- _Page text_
Markov chain receptor models

Symbolic vertex and edge labels

Recall the three state model discussed above (Ligands). Using generic notation for the path graph on three vertices,

var('p0 p1 p2 a01 a10 a12 a21')
G=graphs.PathGraph(3).to_directed()
G.relabel({0:p0,1:p1,2:p2})
G.set_edge_label(p0,p1,a01)
G.set_edge_label(p1,p0,a10)
G.set_edge_label(p1,p2,a12)
G.set_edge_label(p2,p1,a21)
G.show(figsize=4,edge_labels=True)

We assign symbolic variables to the vertices and edges of \(G\) because this allows us to produce symbolic expressions important quantities using methods available in Sagemath’s module for graphs and digraphs. For example, the weighted adjacency matrix associated with graph $G$ above is

A = G.weighted_adjacency_matrix()

The combinatorial Laplacian matrix is \(L=D-A\) where \(D\) is a diagonal matrix given by the column sum of \(A\).

L = diagonal_matrix(sum(A.T))-A
show(L)

- _Record set_
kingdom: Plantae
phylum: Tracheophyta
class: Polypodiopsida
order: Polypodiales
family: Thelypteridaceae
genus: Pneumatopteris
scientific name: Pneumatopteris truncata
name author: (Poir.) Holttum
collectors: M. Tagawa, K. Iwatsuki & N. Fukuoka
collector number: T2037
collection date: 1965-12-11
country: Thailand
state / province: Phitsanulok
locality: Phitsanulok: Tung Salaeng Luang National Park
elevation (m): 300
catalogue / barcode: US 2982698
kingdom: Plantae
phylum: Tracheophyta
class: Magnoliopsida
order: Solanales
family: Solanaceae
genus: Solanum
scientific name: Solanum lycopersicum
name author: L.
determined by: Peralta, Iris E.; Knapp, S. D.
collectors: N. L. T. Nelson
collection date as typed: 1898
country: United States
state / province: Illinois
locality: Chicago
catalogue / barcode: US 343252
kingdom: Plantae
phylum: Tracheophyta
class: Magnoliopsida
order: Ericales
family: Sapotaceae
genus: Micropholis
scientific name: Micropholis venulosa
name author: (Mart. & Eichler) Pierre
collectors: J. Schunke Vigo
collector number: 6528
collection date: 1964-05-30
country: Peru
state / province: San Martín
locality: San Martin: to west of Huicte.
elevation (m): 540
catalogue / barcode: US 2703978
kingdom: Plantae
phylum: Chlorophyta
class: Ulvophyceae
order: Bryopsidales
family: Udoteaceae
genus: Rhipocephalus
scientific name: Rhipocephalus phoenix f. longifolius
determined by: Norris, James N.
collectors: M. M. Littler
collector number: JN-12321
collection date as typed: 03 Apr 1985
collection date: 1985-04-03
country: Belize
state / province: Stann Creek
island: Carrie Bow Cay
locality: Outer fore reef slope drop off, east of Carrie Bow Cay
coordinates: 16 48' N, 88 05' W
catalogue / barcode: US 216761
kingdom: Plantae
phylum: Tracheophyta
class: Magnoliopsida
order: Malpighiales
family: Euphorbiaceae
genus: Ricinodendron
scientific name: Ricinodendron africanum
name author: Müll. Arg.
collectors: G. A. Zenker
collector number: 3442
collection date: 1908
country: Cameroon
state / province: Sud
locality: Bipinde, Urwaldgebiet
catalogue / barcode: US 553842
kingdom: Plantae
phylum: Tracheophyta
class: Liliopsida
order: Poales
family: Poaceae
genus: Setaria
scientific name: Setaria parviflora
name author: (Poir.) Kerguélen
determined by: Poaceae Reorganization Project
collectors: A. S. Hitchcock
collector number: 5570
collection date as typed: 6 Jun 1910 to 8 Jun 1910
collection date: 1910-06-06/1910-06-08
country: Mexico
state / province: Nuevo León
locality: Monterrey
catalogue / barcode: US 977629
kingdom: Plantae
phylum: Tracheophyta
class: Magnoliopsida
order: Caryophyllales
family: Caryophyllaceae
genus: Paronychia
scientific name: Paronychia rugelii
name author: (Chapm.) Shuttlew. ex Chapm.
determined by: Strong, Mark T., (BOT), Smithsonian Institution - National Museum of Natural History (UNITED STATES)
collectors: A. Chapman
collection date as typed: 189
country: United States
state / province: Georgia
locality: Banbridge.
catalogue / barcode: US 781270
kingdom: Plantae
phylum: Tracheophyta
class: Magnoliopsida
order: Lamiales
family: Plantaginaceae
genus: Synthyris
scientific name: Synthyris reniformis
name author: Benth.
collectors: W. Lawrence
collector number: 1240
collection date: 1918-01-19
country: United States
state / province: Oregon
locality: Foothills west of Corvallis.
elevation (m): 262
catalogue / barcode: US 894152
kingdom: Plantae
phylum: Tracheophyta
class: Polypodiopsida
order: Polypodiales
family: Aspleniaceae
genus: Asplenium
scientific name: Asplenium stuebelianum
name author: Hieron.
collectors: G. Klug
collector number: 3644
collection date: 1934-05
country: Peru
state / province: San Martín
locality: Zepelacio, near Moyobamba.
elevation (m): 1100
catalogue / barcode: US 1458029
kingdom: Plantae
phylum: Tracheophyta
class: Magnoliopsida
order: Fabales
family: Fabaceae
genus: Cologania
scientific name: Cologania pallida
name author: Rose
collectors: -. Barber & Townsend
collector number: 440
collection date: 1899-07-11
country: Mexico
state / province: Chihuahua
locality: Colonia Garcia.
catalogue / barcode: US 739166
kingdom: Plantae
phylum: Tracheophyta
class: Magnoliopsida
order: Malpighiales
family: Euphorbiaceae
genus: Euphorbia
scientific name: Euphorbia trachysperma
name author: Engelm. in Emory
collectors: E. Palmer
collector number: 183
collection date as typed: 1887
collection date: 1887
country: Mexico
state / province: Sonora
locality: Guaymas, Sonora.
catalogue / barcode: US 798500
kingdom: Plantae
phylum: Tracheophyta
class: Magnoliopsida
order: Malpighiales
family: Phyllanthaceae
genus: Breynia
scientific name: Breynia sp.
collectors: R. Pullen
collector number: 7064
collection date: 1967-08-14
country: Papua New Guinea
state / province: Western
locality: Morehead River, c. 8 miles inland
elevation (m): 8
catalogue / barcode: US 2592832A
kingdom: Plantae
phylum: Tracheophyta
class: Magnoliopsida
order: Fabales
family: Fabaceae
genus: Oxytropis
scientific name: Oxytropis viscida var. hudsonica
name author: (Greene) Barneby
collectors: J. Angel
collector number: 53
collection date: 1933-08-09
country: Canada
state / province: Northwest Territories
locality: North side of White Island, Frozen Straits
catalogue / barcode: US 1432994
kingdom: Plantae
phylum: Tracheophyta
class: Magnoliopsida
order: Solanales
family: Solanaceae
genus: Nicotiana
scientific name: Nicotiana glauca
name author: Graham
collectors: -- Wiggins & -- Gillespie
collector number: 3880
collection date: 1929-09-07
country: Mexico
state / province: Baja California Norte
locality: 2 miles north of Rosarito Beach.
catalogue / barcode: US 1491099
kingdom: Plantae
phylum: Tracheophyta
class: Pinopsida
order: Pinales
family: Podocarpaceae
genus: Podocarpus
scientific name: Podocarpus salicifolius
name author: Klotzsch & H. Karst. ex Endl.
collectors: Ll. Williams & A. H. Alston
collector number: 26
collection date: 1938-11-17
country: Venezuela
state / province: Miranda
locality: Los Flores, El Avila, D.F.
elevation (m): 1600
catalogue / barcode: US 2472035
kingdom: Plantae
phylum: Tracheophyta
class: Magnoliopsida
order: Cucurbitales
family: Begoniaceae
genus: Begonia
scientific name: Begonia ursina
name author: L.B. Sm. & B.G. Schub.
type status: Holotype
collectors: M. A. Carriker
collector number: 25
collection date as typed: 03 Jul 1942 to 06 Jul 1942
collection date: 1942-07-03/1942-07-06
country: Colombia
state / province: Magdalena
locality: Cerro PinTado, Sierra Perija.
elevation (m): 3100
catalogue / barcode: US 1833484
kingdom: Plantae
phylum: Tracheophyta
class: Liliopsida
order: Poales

- _Given problem_
Summarize the page text on Markov chain receptor models in two sentences. Work from the page text alone and leave the data aside.

- _Answer for this exercise_
For the three state model, symbolic variables are assigned to the vertices and edges of the path graph on three vertices so that Sagemath's graph methods can produce symbolic expressions for important quantities. From this graph the weighted adjacency matrix A is obtained, and the combinatorial Laplacian is formed as L = D − A, where D is a diagonal matrix given by the column sum of A.